No primeiro caso, é admissível que o imóvel seja vendido diretamente pela empresa, sem a presença de Corretor de Imóveis, desde que o operador da venda seja o próprio dono ou sócio da empresa e não um seu empregado. Se houver uma terceira pessoa na operação do negócio, por certo, esta terá de ser um Corretor de Imóveis, sob pena de transgressão legal, como visto acima.

No segundo caso, não há o que ser discutido. O imóvel é PRODUTO, é mercadoria, resultante de produção própria ou aquisição que, quando vendido, proporcionará lucro operacional à empresa. Sem dúvida, para que se promova a MEDIAÇÃO e não a DEFESA de interesses, este produto só pode ser vendido por meio de Corretor de Imóveis.

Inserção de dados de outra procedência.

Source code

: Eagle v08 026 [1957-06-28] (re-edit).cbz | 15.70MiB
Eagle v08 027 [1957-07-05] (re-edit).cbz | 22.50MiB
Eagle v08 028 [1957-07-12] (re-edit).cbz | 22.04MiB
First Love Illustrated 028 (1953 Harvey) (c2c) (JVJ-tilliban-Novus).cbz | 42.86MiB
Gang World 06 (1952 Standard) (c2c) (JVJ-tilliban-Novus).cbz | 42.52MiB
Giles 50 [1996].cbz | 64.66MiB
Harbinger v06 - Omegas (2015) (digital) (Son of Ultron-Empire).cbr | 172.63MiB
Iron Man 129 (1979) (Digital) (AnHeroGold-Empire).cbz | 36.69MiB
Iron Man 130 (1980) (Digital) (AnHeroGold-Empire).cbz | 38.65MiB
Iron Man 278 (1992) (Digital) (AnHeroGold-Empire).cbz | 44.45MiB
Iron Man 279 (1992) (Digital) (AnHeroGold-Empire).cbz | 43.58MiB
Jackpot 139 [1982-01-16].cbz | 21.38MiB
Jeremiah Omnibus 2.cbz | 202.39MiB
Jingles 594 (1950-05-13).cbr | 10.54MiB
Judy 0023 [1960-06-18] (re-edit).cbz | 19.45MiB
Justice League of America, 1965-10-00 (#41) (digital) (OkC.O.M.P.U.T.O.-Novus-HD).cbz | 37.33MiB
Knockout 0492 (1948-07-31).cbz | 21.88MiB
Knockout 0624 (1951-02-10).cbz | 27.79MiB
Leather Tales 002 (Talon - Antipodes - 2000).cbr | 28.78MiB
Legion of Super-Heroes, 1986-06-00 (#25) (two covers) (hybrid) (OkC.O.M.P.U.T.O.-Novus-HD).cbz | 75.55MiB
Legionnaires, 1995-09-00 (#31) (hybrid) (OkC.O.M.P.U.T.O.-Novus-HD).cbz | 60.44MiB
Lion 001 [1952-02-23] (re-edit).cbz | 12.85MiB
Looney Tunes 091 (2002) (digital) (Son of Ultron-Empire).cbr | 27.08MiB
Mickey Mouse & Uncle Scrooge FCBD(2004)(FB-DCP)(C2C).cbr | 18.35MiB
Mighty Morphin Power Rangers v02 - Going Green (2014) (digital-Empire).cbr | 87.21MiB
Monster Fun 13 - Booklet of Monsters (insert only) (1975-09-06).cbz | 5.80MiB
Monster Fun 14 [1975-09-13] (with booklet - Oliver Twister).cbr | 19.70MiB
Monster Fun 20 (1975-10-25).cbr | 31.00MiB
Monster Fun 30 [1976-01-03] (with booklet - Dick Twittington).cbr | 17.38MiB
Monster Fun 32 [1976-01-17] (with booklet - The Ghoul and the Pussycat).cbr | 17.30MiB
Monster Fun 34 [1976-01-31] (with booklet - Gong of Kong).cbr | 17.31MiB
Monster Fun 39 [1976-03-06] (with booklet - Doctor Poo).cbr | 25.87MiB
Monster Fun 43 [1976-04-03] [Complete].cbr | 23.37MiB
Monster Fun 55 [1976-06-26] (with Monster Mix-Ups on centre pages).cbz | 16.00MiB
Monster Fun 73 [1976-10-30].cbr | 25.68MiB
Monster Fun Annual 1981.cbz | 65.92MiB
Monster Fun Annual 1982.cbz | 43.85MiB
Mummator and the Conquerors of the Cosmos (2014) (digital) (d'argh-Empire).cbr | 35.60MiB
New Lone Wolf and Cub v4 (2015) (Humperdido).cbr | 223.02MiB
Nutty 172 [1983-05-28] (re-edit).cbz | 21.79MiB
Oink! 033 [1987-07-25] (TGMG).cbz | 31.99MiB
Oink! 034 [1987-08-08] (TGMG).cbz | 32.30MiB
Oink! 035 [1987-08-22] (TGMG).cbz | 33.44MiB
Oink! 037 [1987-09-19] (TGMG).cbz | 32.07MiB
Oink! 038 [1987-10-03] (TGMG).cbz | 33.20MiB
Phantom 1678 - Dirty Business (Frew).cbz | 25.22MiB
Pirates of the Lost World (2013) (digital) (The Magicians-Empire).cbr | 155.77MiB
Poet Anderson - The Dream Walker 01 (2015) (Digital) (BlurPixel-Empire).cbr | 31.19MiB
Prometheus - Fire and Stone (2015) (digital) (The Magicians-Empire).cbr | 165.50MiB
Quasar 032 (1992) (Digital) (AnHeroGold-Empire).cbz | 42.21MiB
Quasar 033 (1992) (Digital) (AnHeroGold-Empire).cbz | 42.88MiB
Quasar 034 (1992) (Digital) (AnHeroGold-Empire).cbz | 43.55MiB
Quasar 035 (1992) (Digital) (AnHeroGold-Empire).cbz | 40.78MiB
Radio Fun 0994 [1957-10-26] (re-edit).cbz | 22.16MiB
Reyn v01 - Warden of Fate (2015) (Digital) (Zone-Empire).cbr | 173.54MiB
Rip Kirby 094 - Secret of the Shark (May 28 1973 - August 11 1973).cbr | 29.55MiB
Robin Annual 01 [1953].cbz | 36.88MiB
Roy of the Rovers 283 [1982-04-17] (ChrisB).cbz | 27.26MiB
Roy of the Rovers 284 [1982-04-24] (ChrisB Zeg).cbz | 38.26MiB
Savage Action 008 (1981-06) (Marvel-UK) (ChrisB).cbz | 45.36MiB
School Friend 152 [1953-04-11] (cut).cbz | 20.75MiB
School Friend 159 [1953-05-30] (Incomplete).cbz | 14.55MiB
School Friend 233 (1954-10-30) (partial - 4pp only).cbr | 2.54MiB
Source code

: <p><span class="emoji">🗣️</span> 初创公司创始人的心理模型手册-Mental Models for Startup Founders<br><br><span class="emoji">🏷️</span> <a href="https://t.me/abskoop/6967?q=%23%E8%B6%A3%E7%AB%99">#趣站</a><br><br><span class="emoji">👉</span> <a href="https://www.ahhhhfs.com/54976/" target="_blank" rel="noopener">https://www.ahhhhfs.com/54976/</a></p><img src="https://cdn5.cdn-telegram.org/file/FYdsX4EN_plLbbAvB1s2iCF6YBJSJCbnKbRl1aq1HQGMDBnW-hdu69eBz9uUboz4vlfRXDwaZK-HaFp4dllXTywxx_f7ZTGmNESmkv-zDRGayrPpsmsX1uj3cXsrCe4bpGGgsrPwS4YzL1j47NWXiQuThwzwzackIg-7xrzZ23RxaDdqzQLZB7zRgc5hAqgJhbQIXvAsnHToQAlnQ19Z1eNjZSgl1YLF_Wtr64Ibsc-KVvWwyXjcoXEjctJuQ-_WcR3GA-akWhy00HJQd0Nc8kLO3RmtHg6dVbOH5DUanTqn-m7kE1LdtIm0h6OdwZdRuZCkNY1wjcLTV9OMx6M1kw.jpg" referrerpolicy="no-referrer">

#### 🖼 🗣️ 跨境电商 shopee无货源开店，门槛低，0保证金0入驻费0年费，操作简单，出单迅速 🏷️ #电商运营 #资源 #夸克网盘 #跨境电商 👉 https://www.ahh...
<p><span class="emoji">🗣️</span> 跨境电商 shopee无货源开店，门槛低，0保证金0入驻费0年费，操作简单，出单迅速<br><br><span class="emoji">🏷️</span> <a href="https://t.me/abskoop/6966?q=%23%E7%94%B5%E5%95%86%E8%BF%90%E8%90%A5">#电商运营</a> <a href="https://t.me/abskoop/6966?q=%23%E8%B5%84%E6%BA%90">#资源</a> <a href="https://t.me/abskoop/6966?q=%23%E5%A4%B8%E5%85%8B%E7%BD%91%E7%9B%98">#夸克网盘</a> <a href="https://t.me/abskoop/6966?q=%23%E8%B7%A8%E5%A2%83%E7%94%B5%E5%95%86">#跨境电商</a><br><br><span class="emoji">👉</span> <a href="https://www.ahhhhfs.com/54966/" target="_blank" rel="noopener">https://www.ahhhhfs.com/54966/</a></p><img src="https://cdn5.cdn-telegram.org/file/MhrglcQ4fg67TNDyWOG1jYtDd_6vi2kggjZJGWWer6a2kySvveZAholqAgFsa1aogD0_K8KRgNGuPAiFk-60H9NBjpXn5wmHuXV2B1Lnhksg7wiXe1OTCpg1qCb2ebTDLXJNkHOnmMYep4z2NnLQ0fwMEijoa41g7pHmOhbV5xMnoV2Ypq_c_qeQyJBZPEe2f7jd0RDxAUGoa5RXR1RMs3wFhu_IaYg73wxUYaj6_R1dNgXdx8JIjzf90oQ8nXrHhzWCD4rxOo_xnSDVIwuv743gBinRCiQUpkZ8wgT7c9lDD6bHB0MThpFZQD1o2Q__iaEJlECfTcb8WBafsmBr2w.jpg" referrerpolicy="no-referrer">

4) Exploração do trabalho – Não menos relevante é a possível exploração de pessoas fragilizadas, emocional e financeiramente, por construtores inescrupulosos. A contratação de tais “vendedores” de imóveis, não raro, dá-se mediante remuneração inumana e péssimas condições de trabalho, em plantões que não dispõem mais do que um guarda-sol, sem instalações sanitárias, sem água, etc. A não exigência do Creci é usada como argumento para redução ou negação de benefícios sociais.

5) Enfim, a decisão judicial é absolutamente equivocada. O Cofeci já trabalha para ingressar como assistente na ação, que foi proposta pelo Ministério Público do DF, e ajudar na sua reversão. A sentença não é definitiva, foi decidida por maioria de votos em uma das turmas do STJ e não por seu Plenário.